Saved data entries:

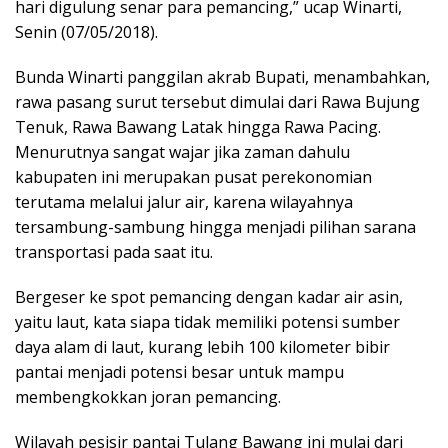
hari digulung senar para pemancing,” ucap Winarti,
Senin (07/05/2018).
Bunda Winarti panggilan akrab Bupati, menambahkan,
rawa pasang surut tersebut dimulai dari Rawa Bujung
Tenuk, Rawa Bawang Latak hingga Rawa Pacing.
Menurutnya sangat wajar jika zaman dahulu
kabupaten ini merupakan pusat perekonomian
terutama melalui jalur air, karena wilayahnya
tersambung-sambung hingga menjadi pilihan sarana
transportasi pada saat itu.
Bergeser ke spot pemancing dengan kadar air asin,
yaitu laut, kata siapa tidak memiliki potensi sumber
daya alam di laut, kurang lebih 100 kilometer bibir
pantai menjadi potensi besar untuk mampu
membengkokkan joran pemancing.
Wilayah pesisir pantai Tulang Bawang ini mulai dari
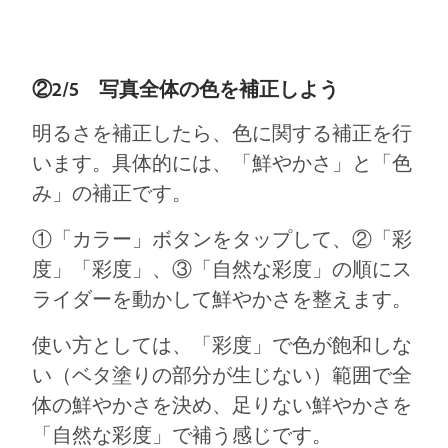
②2/5 写真全体の色を補正しよう
明るさを補正したら、色に関する補正を行
います。具体的には、「鮮やかさ」と「色
み」の補正です。
①「カラー」ボタンをタップして、②「彩
度」「彩度」、③「自然な彩度」の順にス
ライダーを動かして鮮やかさを整えます。
使い方としては、「彩度」で色が飽和しな
い（ベタ塗りの部分が生じない）範囲で全
体の鮮やかさを決め、足りない鮮やかさを
「自然な彩度」で補う感じです。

* [WHAT NEEDS TO BE DONE] Please write out exactly, and only, the lines from the beginning of the entries through the line containing "terutama melalui jalur air, karena wilayahnya", including both and skipping all pictures.

* [TASK RESULT]
hari digulung senar para pemancing,” ucap Winarti,
Senin (07/05/2018).
Bunda Winarti panggilan akrab Bupati, menambahkan,
rawa pasang surut tersebut dimulai dari Rawa Bujung
Tenuk, Rawa Bawang Latak hingga Rawa Pacing.
Menurutnya sangat wajar jika zaman dahulu
kabupaten ini merupakan pusat perekonomian
terutama melalui jalur air, karena wilayahnya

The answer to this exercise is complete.